§ Texte fourni:
- - -
Amit ad az ég (Álmos búcsúja)
Kinizsi mulatsága
Napom, fényes napom
Áldás
Ígéret
Szent László 
Borivók éneke
Hajdútánc

   Le retour des bonnes choses se profile à l'horizon avec les préparatifs de Griffon, endimanchés de leur maquillage de rouge et de noir, qui vont nous asséner quarante-cinq minutes de Black Mélo de grande qualité. Pour les avoir vus un bon nombre de fois, je suis ravi de constater que tout est carré. Aharon est comme d'habitude littéralement habité par les paroles des chansons qui sont jouées ce soir-là, tandis que les autres membres du groupes se concentrent sur leur jeu, sans dissimuler leur enthousiasme, se déplaçant avec parcimonie sur la scène. Après Möhrkvlth, les Franciliens ont renouvelé au public du Cernunnos leur dose de Black Metal teinté de paganisme, à la fois incisif, technique et captivant, le groupe alternant efficacement entre des plages contemplatives, parfois chantées au chant clair avec le renfort de Sinaï, et des instants de pure rage, défendant de manière idéal son premier album "Har Hakarmel". Une grande réussite pour les seuls représentants locaux de cette édition du festival et un temps fort de la journée pour les amateurs de Metal extrême!
- - -
§ Extraits de données:

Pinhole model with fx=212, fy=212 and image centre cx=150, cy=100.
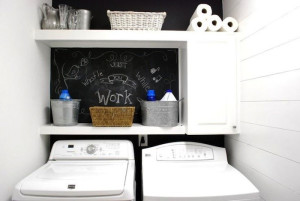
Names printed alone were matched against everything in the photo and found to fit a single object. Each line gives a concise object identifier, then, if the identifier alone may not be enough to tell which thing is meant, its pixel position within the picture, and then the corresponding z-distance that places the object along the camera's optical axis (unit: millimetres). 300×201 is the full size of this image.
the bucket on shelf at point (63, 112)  1605
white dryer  1211
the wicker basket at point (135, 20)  1525
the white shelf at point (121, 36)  1548
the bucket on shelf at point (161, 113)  1584
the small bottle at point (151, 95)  1696
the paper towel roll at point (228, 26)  1618
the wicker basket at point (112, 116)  1562
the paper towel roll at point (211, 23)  1604
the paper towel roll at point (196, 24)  1591
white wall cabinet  1551
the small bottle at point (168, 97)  1652
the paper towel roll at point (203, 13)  1595
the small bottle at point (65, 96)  1636
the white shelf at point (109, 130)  1598
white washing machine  1180
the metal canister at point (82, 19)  1627
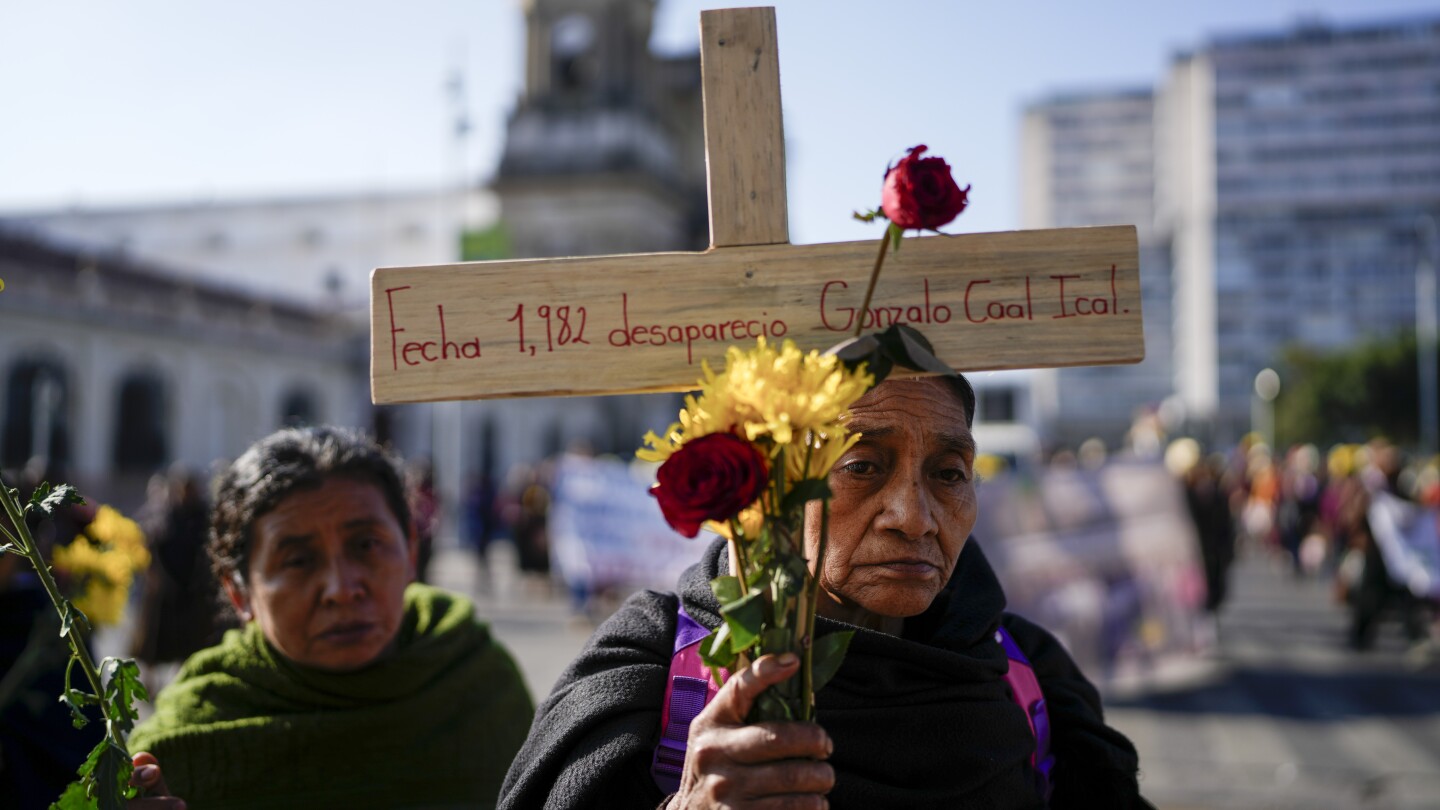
- - -
§ À faire:
1. D'après le texte fourni, combien de temps dure le concert de Griffon ?
2. Traduisez en anglais cette phrase du texte fourni : « Pour les avoir vus un bon nombre de fois, je suis ravi de constater que tout est carré. »

§ Réponses dans l'ordre:
1. Quarante-cinq minutes.

2. Having seen them a good number of times, I'm delighted to see that everything is tight.